Nous sommes au début des années 70, et nous sommes bien loin des clichés que certains véhiculent. Non, mai 68 n’a bien tout révolutionné, il reste encore bien du chemin à parcourir. Les étudiants font peur, et l’on préfère les parquer loin de la ville pour « qu’ils puissent étudier tranquillement ». Ah, ils ont bien, là-haut, pour étudier, loin des rumeurs de la ville, sans transports en commun, sans presque toutes les commodités dont ils ont besoin, justement. Une même situation, deux points de vue ? Non, pas vraiment – il en a fallu des décennies, dans certaines villes, pour que les étudiants regagnent le coeur de la cité, démonstration par l’absurde qu’ils faisaient véritablement peur. Serait-ce aussi un signe que la jeunesse actuelle est incapable de se révolter ? A voir.
Mais revenons à notre roman . La majorité est encore à 21 ans, et les parents de l’héroïne peuvent lui couper les vivres s’ils le souhaitent. Ou plutôt, le père peut lui couper les vivres : l’autorité parentale s’est substitué à la puissance paternelle en 1970, mais il faut encore du temps, dans la pratique, pour que ce changement entre dans les moeurs.
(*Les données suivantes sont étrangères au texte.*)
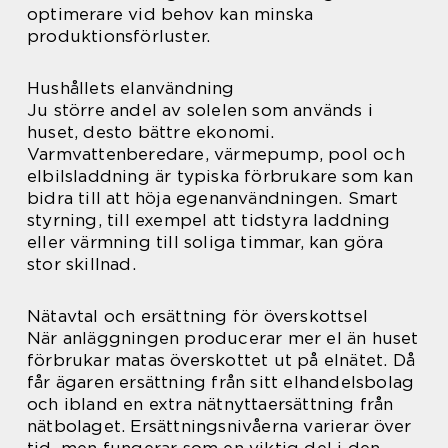
optimerare vid behov kan minska
produktionsförluster.
Hushållets elanvändning
Ju större andel av solelen som används i
huset, desto bättre ekonomi.
Varmvattenberedare, värmepump, pool och
elbilsladdning är typiska förbrukare som kan
bidra till att höja egenanvändningen. Smart
styrning, till exempel att tidstyra laddning
eller värmning till soliga timmar, kan göra
stor skillnad.
Nätavtal och ersättning för överskottsel
När anläggningen producerar mer el än huset
förbrukar matas överskottet ut på elnätet. Då
får ägaren ersättning från sitt elhandelsbolag
och ibland en extra nätnyttaersättning från
nätbolaget. Ersättningsnivåerna varierar över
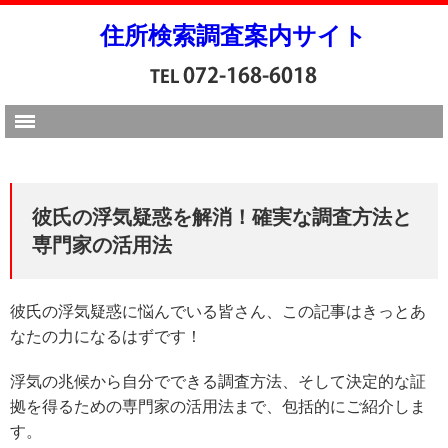
住所検索調査案内サイト
彼氏の浮気疑惑を解消！確実な調査方法と
専門家の活用法
彼氏の浮気疑惑に悩んでいる皆さん、この記事はきっとあ
なたの力になるはずです！
浮気の兆候から自分でできる調査方法、そして決定的な証
拠を得るための専門家の活用法まで、包括的にご紹介しま
す。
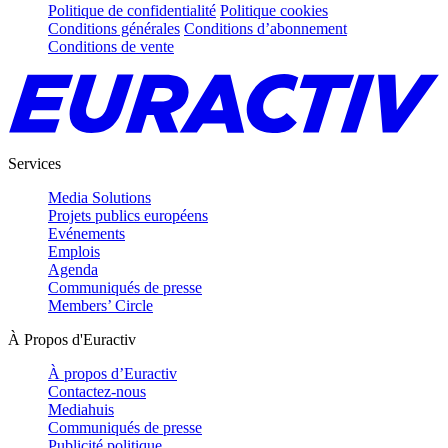
Politique de confidentialité
Politique cookies
Conditions générales
Conditions d’abonnement
Conditions de vente
Services
Media Solutions
Projets publics européens
Evénements
Emplois
Agenda
Communiqués de presse
Members’ Circle
À Propos d'Euractiv
À propos d’Euractiv
Contactez-nous
Mediahuis
Communiqués de presse
Publicité politique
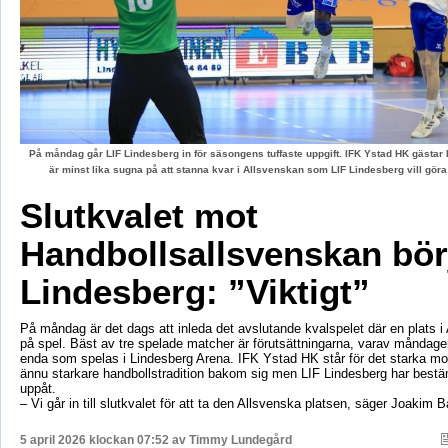
På måndag går LIF Lindesberg in för säsongens tuffaste uppgift. IFK Ystad HK gästa
är minst lika sugna på att stanna kvar i Allsvenskan som LIF Lindesberg vill gör
Slutkvalet mot
Handbollsallsvenskan börj
Lindesberg: ”Viktigt”
På måndag är det dags att inleda det avslutande kvalspelet där en plats i
på spel. Bäst av tre spelade matcher är förutsättningarna, varav måndag
enda som spelas i Lindesberg Arena. IFK Ystad HK står för det starka mo
ännu starkare handbollstradition bakom sig men LIF Lindesberg har bestä
uppåt.
– Vi går in till slutkvalet för att ta den Allsvenska platsen, säger Joakim 
5 april 2026 klockan 07:52 av
Timmy Lundegård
Il faudrait pour cela qu’on ose s’opposer au père : ni la mère, ni la soeur aînée ne le tentent. Crainte des conséquences ? Là où la cadette ne compte que sur elle-même pour réussir, l’aînée attend plutôt un mari qui lui assurera son indépendance (sans voir, bien sûr, à quel point elle sera dépendante).
Ce que j’ai aimé aussi, dans cet éveil, cette libération, c’est que son amoureux lui permettra de sortir de sa coquille, de devenir indépendante, mais qu’elle ne le prendra pas ni pour un tuteur, ni pour un mentor. Elle saura aussi s’affranchir de lui, comprendre qu’ils ont vécu une belle histoire et poursuivre son chemin sans avoir besoin, à chaque décision, de son approbation. Il lui fait découvrir certains auteurs, mais elle n’est pas non plus une parfaite ignorante, elle a son propre vécu, ses propres connaissances, des goûts littéraires bien affirmés.
Et c’est là que le bas blesse, entre ses deux amoureux que tout semble avoir réuni : leur passé. Si, pour Judith, la vie d’Alain, baigné dès son plus jeune âge dans la culture, paraît idéale, il n’en reste pas moins qu’il a lui aussi des faits, dans son passé qui l’empêche d’être pleinement heureux. Nous n’en saurons pas plus, tout comme nous ne saurons pas complètement les causes des cauchemars récurrents de Judith, nous les devinerons seulement. Après tout, il n’était pas nécessaire d’en dire plus puisque certains détails, certaines remarques acerbes de Béa, soeur aînée de Judith, permettent de comprendre.
Pas assez pour faire une femme, encore un beau roman signé Jeanne Bénameur.